Most projects do not receive unlimited resource allotments. Therefore, the project manager must allocate the available resources. The allocation of the resources/ task was done at the beginning of the project, at this stage the quality of the work was determined and each member was therefore required to submit work that measure up. The date when the work was expected was also determined, as was the number of meetings the group was to have. The project manager also is responsible for planning the project in an effective way. This includes determining resource needs. These needs must be defined in sufficient quantities to support the project.
Contingencies need to be included, but should not be larger than prudently required. The purpose is to define a workable plan with a realistic budget. Inflated or overstated contingencies only serve to kill a viable project.
Planning and control management is the actual project implementation process. The project manager’s responsibility here is to ensure the project is completed on time as efficiently and effectively as possible. Tasks that fall into this area include managing conflict and seeking project improvements. Both human resource and technical skills are needed to perform this role.

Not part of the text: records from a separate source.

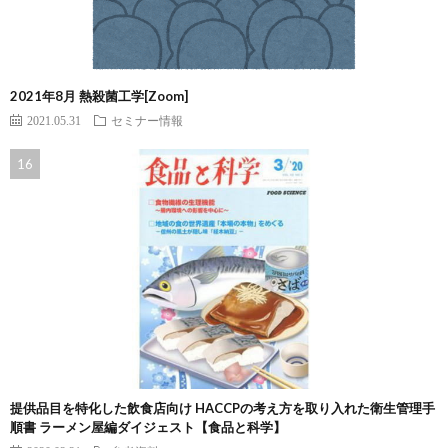
2021年8月 熱殺菌工学[Zoom]
2021.05.31
セミナー情報
提供品目を特化した飲食店向け HACCPの考え方を取り入れた衛生管理手
順書 ラーメン屋編ダイジェスト【食品と科学】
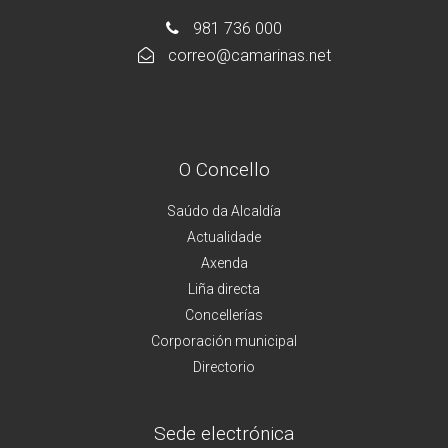
981 736 000
correo@camarinas.net
O Concello
Saúdo da Alcaldía
Actualidade
Axenda
Liña directa
Concellerías
Corporación municipal
Directorio
Sede electrónica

Kerzner describes project managers as conflict managers. Although they certainly should not be constantly fighting fires, conflicts are bound to occur when resources are drawn from departments and organizations that have different goals and objectives. The conflicts that occurred only related to the actual work and what direction to take. This was due to each member taking a part of the project. The conflicts were resolved by having group meetings to decide what was acceptable. The manager had the coordination and facilitation role in these meetings. Priorities must be set to resolve or prevent conflicts.
The needs of the project must be ranked with, and weighed against, overall company or organizational needs. The priorities for using project resources are determined by the project manager. In the project environment, these priorities must be handled in a way that promotes the integration of activities. Striving to improve project performance is a role that most managers enjoy. Creativity can be applied to move up the date for completing the project or improve the quality of the effort. The project manager should always be on the lookout for new techniques, products, and technology that enhance quality and performance.
Improving productivity requires observing and analyzing current performance. Progress reports form the basis for measuring current performance, but for identifying possible improvements, observation and discussions with project personnel are better. A project manager more accurately ascertains project performance and morale by spending time with the project staff. The project manager’s diverse roles require a combination of human resource and technical skills similar to those necessary for general management. The well-rounded, well-prepared project manager directs people and technical processes equally well.